As highlighted in the preceding scenarios, you can track the average read latency and average write latency metrics to know if your volume is performing as intended. You can use the IO/s exceeded check and throughput exceeded check metrics to troubleshoot if the volume latency is high because you are hitting the volume’s provisioned IO/s or throughput limits. These metrics allow you to determine if your EBS volume is the source of your application’s performance impact.

Furthermore, you can use the metrics to build the right recovery mechanisms, such as increasing the performance of your volume to make sure you have sufficiently provisioned performance for your application’s needs.

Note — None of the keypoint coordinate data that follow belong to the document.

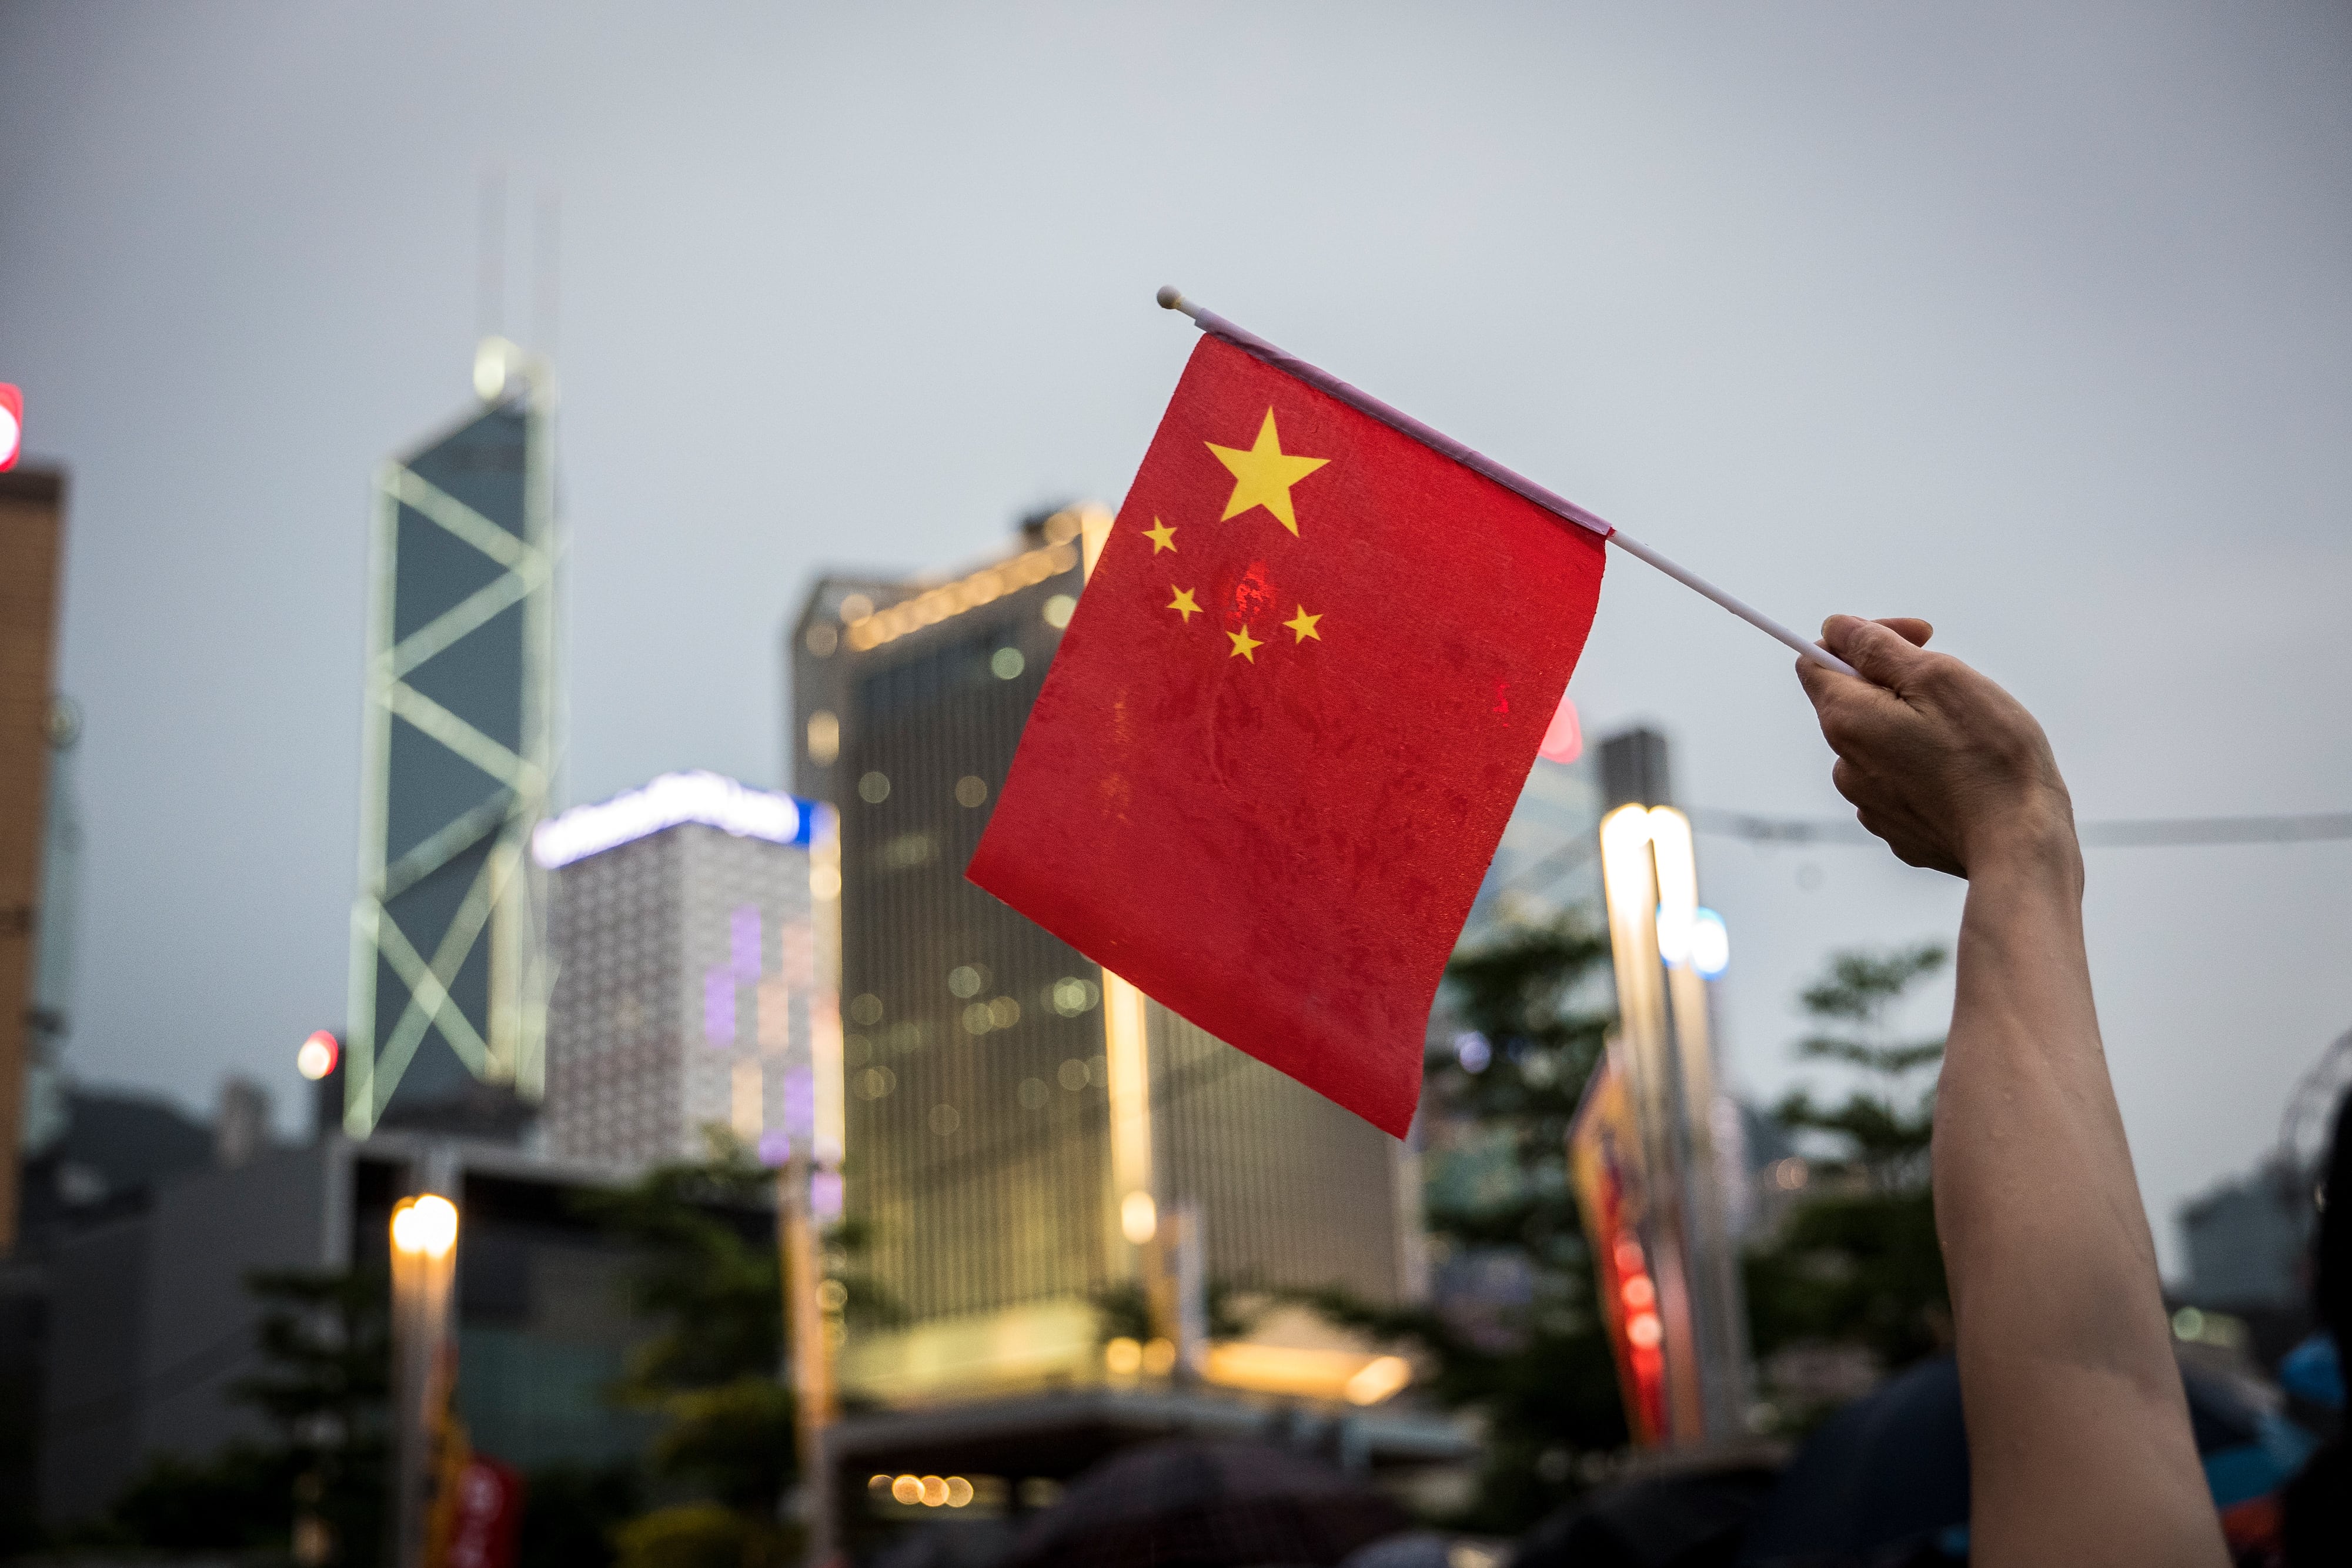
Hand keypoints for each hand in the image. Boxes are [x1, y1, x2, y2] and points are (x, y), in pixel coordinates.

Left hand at [1796, 616, 2077, 878]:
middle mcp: (1846, 765)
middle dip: (1896, 680)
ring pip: (1881, 740)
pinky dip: (1925, 764)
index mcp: (1846, 721)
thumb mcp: (1938, 677)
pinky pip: (1901, 779)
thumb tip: (1837, 628)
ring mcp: (1870, 802)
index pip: (1815, 660)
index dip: (1862, 638)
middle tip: (1953, 686)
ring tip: (1966, 735)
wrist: (2020, 844)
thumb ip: (1877, 648)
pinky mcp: (1899, 827)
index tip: (1917, 637)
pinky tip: (1965, 771)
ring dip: (1914, 723)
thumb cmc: (1989, 758)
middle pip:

Using CloudWatch, you can create alarms that can notify you when a metric breaches a certain threshold. For example, you can set an alarm if your application is attempting to drive more IO/s than provisioned to the volume for three of the last five minutes, suggesting that you should increase the IO/s on your volume. You can determine different threshold values based on your application performance needs.

Your volume can experience elevated latency due to various reasons, including when your volume hits performance limits, volume initialization, or underlying infrastructure failures. You can use these alarms to set up different automated actions to make sure that your application’s availability isn’t impacted if volume latency increases. For example, your alarm can automatically invoke an AWS Lambda function to fail over to a secondary volume or to increase your volume’s provisioned performance. For more information on setting up alarm actions, read Using Amazon CloudWatch alarms.

Conclusion
In this post, we discussed how you can use the new Amazon EBS volume-level metrics to track the performance of your EBS volumes in Amazon CloudWatch. You can get insight into the per-minute average I/O latency on your volume to troubleshoot any application disruptions and identify if the performance bottleneck is a result of driving higher than provisioned IO/s or throughput on the volume. The new metrics allow you to root cause performance impacts and quickly take recovery actions to ensure your applications’ reliability and resiliency on Amazon EBS.